C’est la petite ville touristique Castillan-La Mancha un exemple de ce qui se passe dans n’importe quelle ville d’Espagne où la Vuelta passe, sous le soleil d’août, avec le pays paralysé par les vacances et avec de nombreuses personnes qui font le pas de leur carrière comme une autre attraction pendant leurs vacances.

Jusqu’à 20 minutes avant l’arrivée des coureurs, Sigüenza est sur les terrasses des bars, avec des tapas, du vin ou de la bière. Les habitants de Palazuelos, Carabias, Alcuneza, Barbatona, Moratilla de Henares et Ures sont venus.

Si les touristes qui passent le mois d’août dans les maisons anciennes mais équipées de ces villes sont écartés, le reste de l’année ils n’atteignent pas un total de 150 habitants. Tout est loin ; Madrid est à une heure et demie en voiture et Guadalajara, la capitale provinciale, à 50 minutes de route.

Il reste 10 minutes avant l’apparition des coureurs.

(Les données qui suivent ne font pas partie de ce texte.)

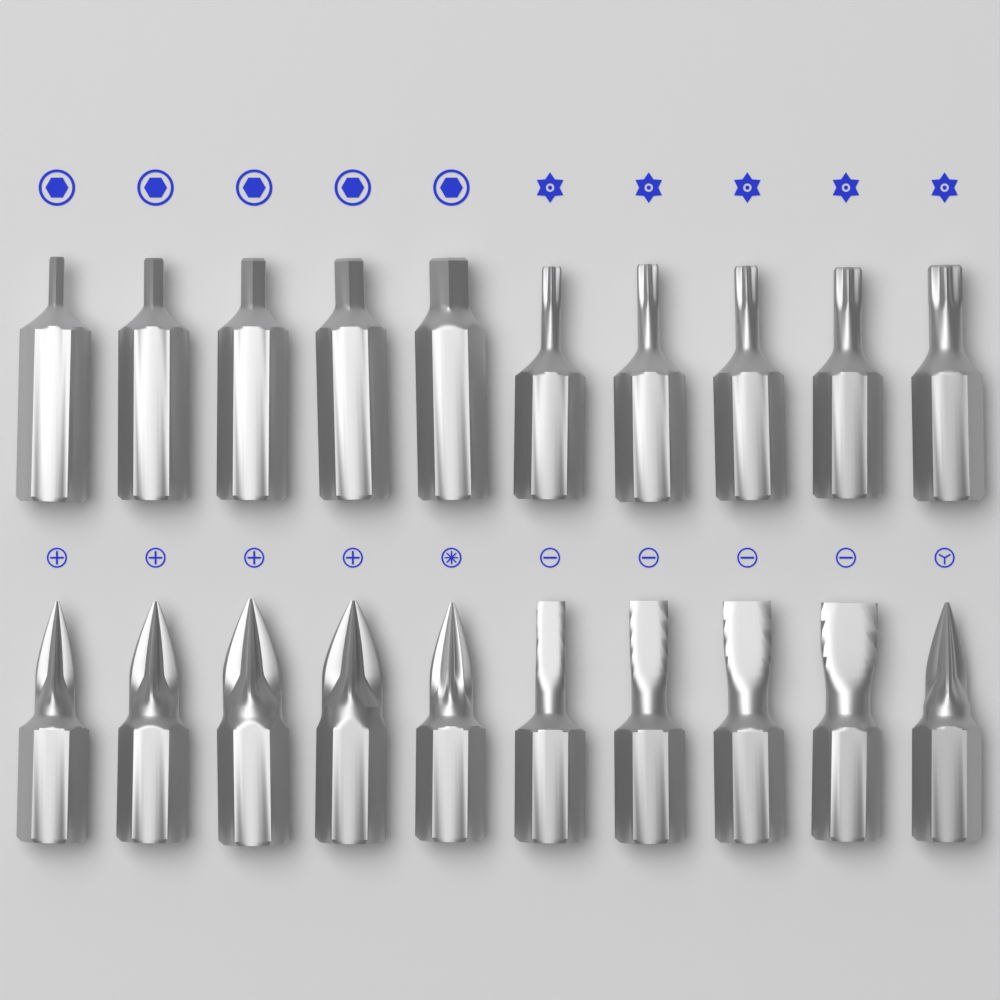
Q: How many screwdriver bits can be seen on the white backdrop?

Les gardes civils aux drapeaux jaunes sont passés, danger il va se passer quelque chose, puis avec les rouges, qui servent à allumer les feux des voitures qui précèdent les cyclistes.

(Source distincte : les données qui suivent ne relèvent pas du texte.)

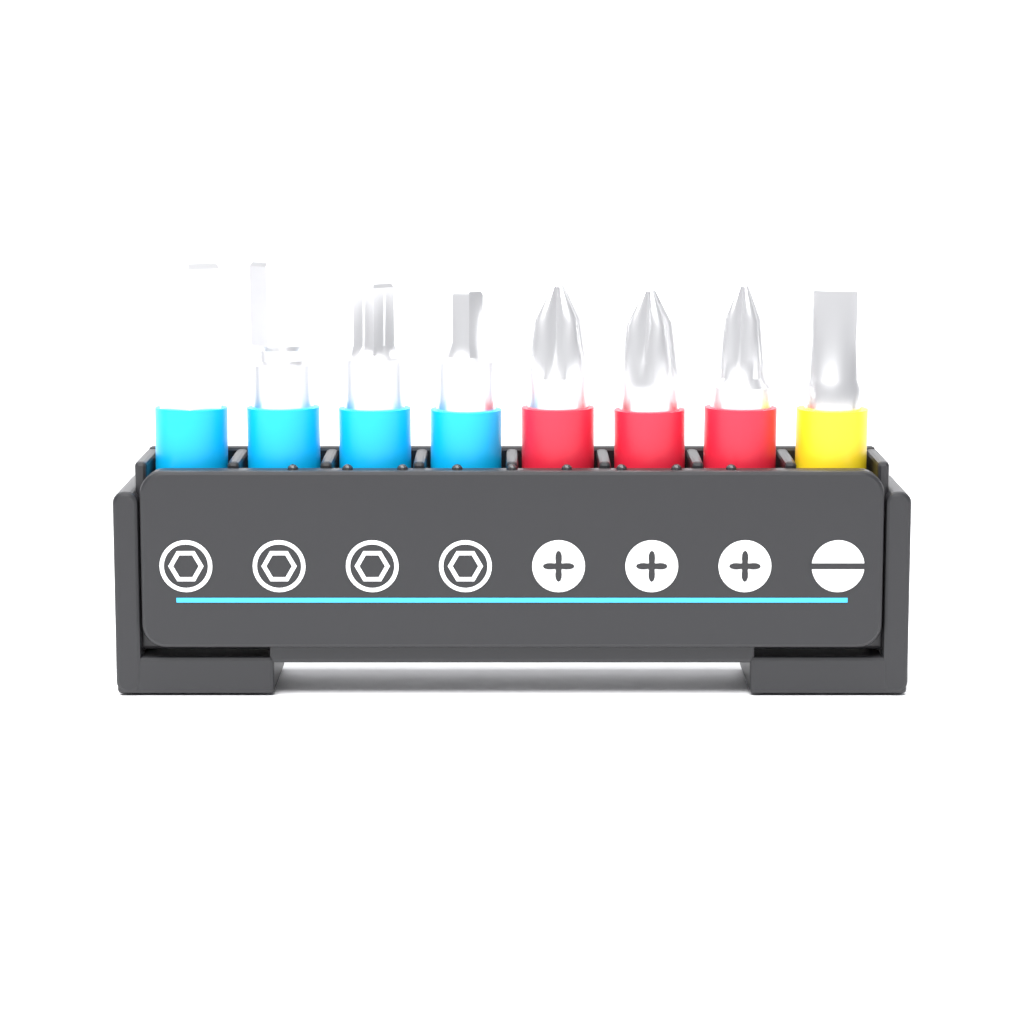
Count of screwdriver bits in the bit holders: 8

A 43 par heure, c’est à peine 12 secondes, entre le premier et le dernier du peloton et environ 20 de plus si l’on ajoute les voitures qui sont dans le sillage des cyclistes. Un peu plus d’une minute ; les enfants ne le savent même pas et celui qui a pris des photos avec le téléphone portable, encore pire.

Dans la Vuelta, l’attente est basée sur les calmars, le boudin, les torreznos et le jambon, mais dans le Tour, il n’y a pas de couverture qui vaut la peine, mais un parapluie et jusqu’à six heures de garde, et si c’est entre des clôtures demandant des faveurs si vous voulez aller à l’évier pour ne pas perdre votre position.

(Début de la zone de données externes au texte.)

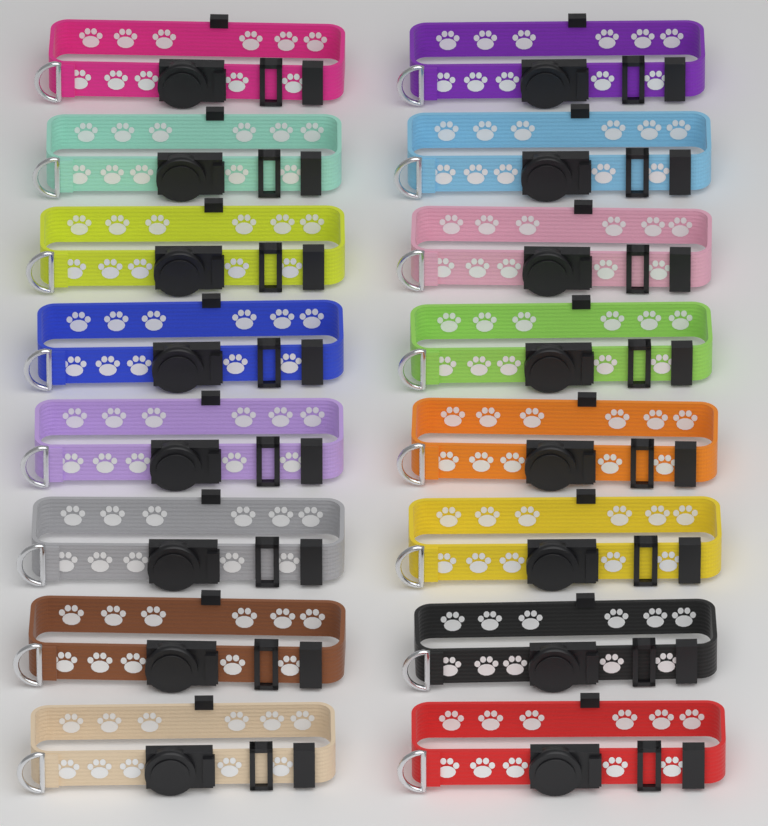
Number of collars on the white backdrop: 16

Identifier Jakobsen ? Impossible à ces vitesses ; ni au leader, Rein Taaramäe, qui tombe seul dans la zone de sécurité du but ; ni Roglic, ni Bernal, ni Valverde ; à n’importe qui, que le plaisir d’avoir respiré, si possible avec le masque, l’air des cyclistes.

Deux heures après son passage à Sigüenza, Jakobsen retrouve le triomphe à Molina et il est temps de remercier et de s’enthousiasmer après presque un an de lutte d’abord avec la vie, puis avec le désir de redevenir un athlète professionnel.

« Cette victoire est un rêve devenu réalité et je ne peux que remercier les médecins polonais et néerlandais qui ont pris soin de moi… et de ma famille », confie le sprinteur néerlandais. Applaudir.